Learn a similarity function ‘d’
d(img1, img2) = difference between img1 and img2
- d(img1, img2) ≤ τ: img1 and img2 are $same$ person
- d(img1, img2) > τ: img1 and img2 are $different$ person
Siamese Network
Instead of using the ‘softmax’ output layer as a classifier learned before, we use a ‘fully-connected’ layer deeper in the network.
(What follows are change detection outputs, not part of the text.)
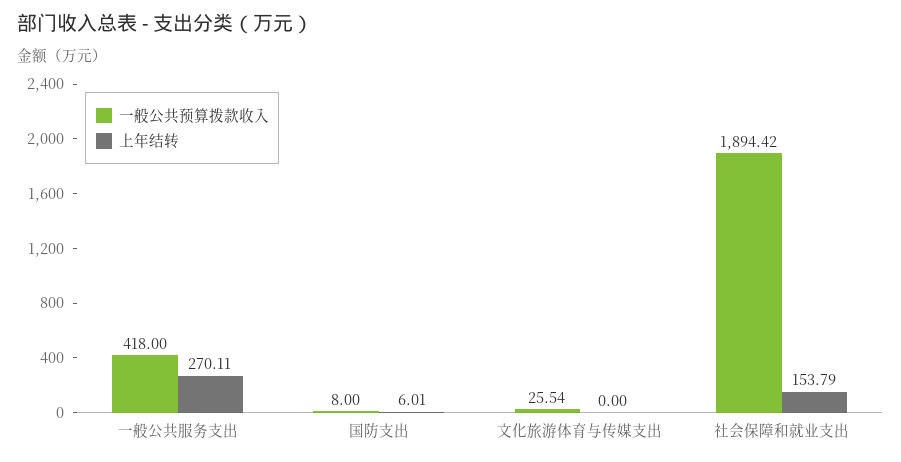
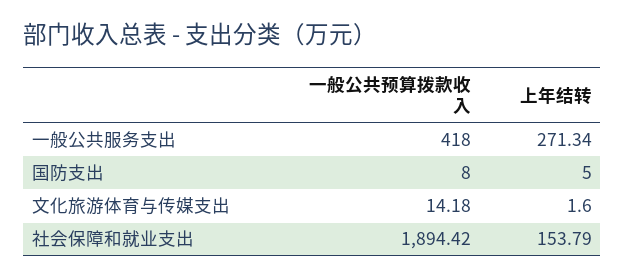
  {
    "一般公共预算拨款收入": {
      "一般公共服务支出": 418,
      "国防支出": 8,
-     "文化旅游体育与传媒支出": 25.54,
+     "文化旅游体育与传媒支出": 14.18,
      "社会保障和就业支出": 1894.42
    },
    "上年结转": {
-     "一般公共服务支出": 270.11,
+     "一般公共服务支出": 271.34,
-     "国防支出": 6.01,
+     "国防支出": 5,
-     "文化旅游体育与传媒支出": 0,
+     "文化旅游体育与传媒支出": 1.6,
      "社会保障和就业支出": 153.79
    }
  }

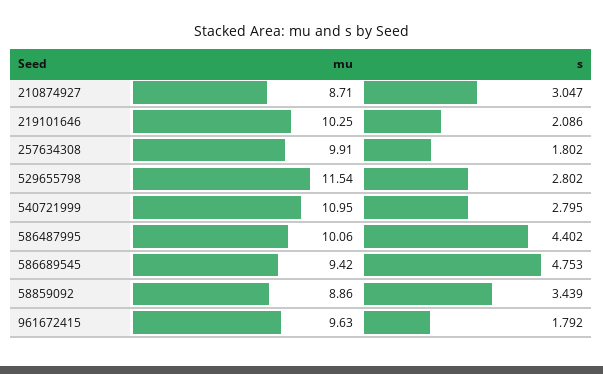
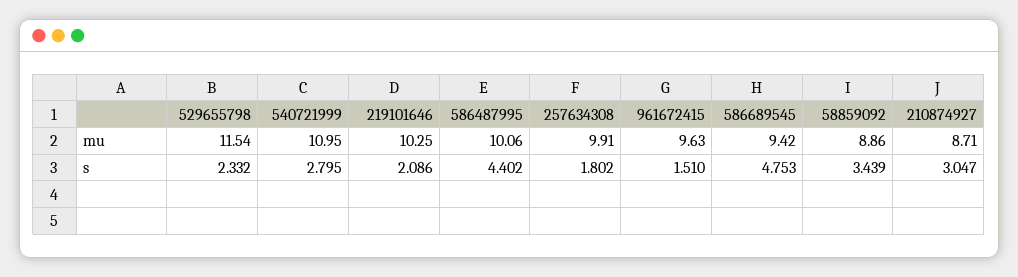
  {
    "mu": {
      "210874927": 8.71,
      "219101646": 10.25,
      "257634308": 9.91,
      "529655798": 11.54,
      "540721999": 10.95,
      "586487995": 10.06,
      "586689545": 9.42,
      "58859092": 8.86,
      "961672415": 9.63
    },
    "s": {
      "210874927": 3.047,
      "219101646": 2.086,
      "257634308": 1.802,
-     "529655798": 2.802,
+     "529655798": 2.332,
      "540721999": 2.795,
      "586487995": 4.402,
      "586689545": 4.753,
      "58859092": 3.439,
-     "961672415": 1.792
+     "961672415": 1.51
    }
  }

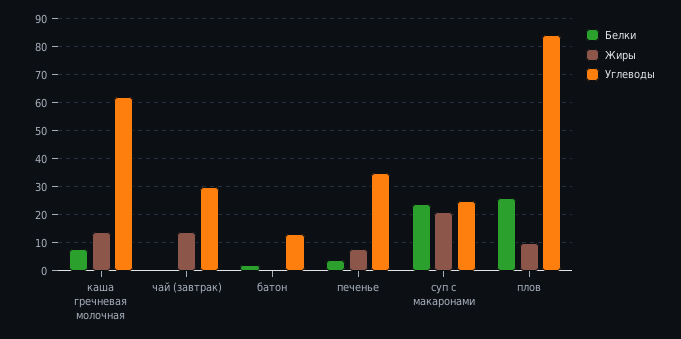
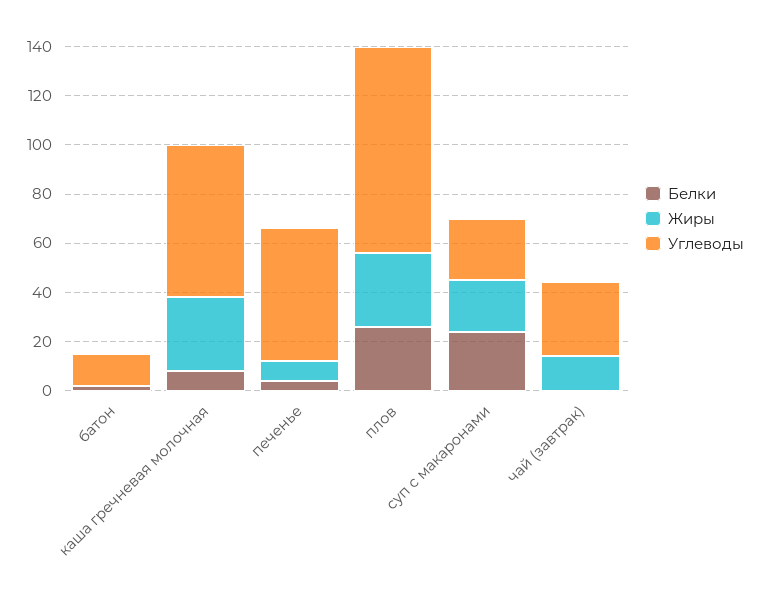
  {
    "Белки": {
      "каша гречневая молочная": 10,
      "чай (завтрак)": 0,
      "батон": 0,
      "печенье": 5,
      "суп с макаронами": 25,
      "плов": 25
    },
    "Жиры": {
-     "каша гречневая молочная": 15,
+     "каша гречневая молочная": 30,
      "чай (завтрак)": 15,
      "батон": 0,
      "печенье": 10,
      "суп с макаронами": 20,
-     "плов": 10
+     "плов": 30
    },
    "Углеводы": {
      "каша гречневая молочная": 60,
      "чай (завтрак)": 30,
      "батон": 15,
-     "печенье": 35,
+     "печенье": 55,
      "суп с макаронами": 25,
      "плов": 85
    }
  }

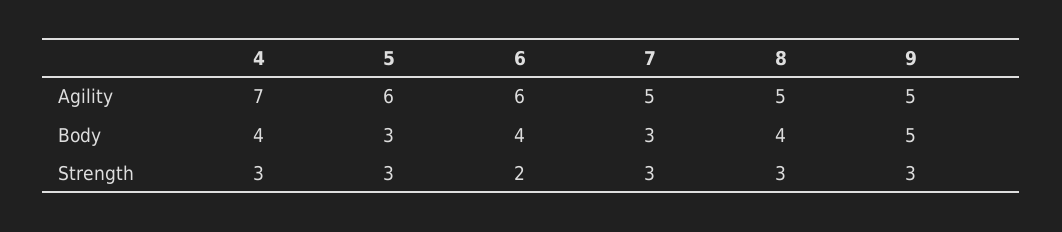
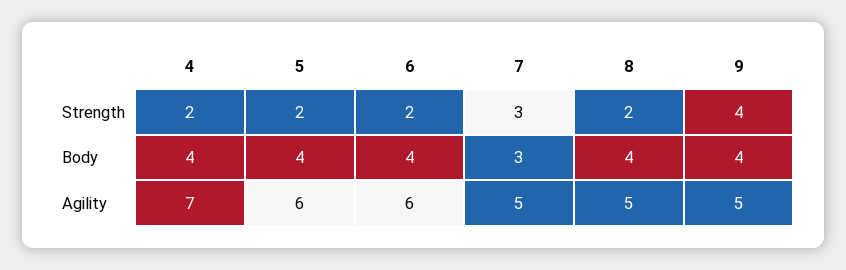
  {
    "4": {
      "Agility": 7,
      "Body": 4,
-     "Strength": 3
+     "Strength": 2
    },
    "5": {
      "Agility": 6,
-     "Body": 3,
+     "Body": 4,
-     "Strength": 3
+     "Strength": 2
    },
    "6": {
      "Agility": 6,
      "Body": 4,
      "Strength": 2
    },
    "7": {
      "Agility": 5,
      "Body": 3,
      "Strength": 3
    },
    "8": {
      "Agility": 5,
      "Body": 4,
-     "Strength": 3
+     "Strength": 2
    },
    "9": {
      "Agility": 5,
-     "Body": 5,
+     "Body": 4,
-     "Strength": 3
+     "Strength": 4
    }
  }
The vector of this FC layer is called ‘encoding of input image1’, which is $f(image1)$. The difference between img1 and img2 is presented by ‘Euclidean Distance’, which is
$
d(\mathbf{f(img1)}, \mathbf{f(img2)}) = \sqrt{\sum_{i=1}^n (f(img1)_i - f(img2)_i)^2}
$
Goal of Learning Siamese Network
- Params of network represent the encoding of $ f(img_i) $
- Learn params so that:
- If $img_i$, $img_j$ are ‘same’ person, $d(img_i, img_j)$ is small ;
- If $img_i$, $img_j$ are ‘different’ person, $d(img_i, img_j)$ is large.
Triplet Loss Function
Triplet: should always watch 3 images: Anchor, Positive (same person with anchor) and Negative (different person with anchor)
Target: difference between d(A, P) and d(A, N) is greater or equal to a margin (-α), which is:
$d(A, P) + α - d(A, N) ≤ 0$
Loss Function: $L(A, P, N) = max(d(A, P) + α - d(A, N), 0)$
Cost Function: $J = \sum_{i=1}^n (L(A, P, N))$
Paper
FaceNet: A unified embedding for face recognition and clustering.
Face Verification and Binary Classification
Previous: Use ‘Triplet’ loss function to train the params in ConvNet
Binary Classification:
- Take two images ($ x^i, x^j $) from new input and database, separately into the Siamese Network
- Embed their encodings ($ f(x^i), f(x^j) $) into a logistic regression unit
- Make a prediction. (1: same person, 0: different person)
Procedure of Logistic Unit
$
\begin{aligned}
\hat{y} = \text{sigmoid}\left(\sum_{k=1}^n w_k \cdot \left|{f(x^i)}_k - {f(x^j)}_k\right| + b\right),\ n = num\ of\ features\ in\ encoding
\end{aligned}
$
where
$
\left|{f(x^i)}_k - {f(x^j)}_k\right| = \frac{ \left({f(x^i)}_k - {f(x^j)}_k \right)^2 }{ {f(x^i)}_k + {f(x^j)}_k }
$, which is called ‘chi square norm’
Pre-Compute the encodings for Database Image
Pre-compute the encodings for all database images, when a new image comes,
we can just compute its encoding and embed it with the pre-computed encodings to make a prediction
Not only used in binary face verification, but also in triplet loss function.
Paper
DeepFace closing the gap to human level performance.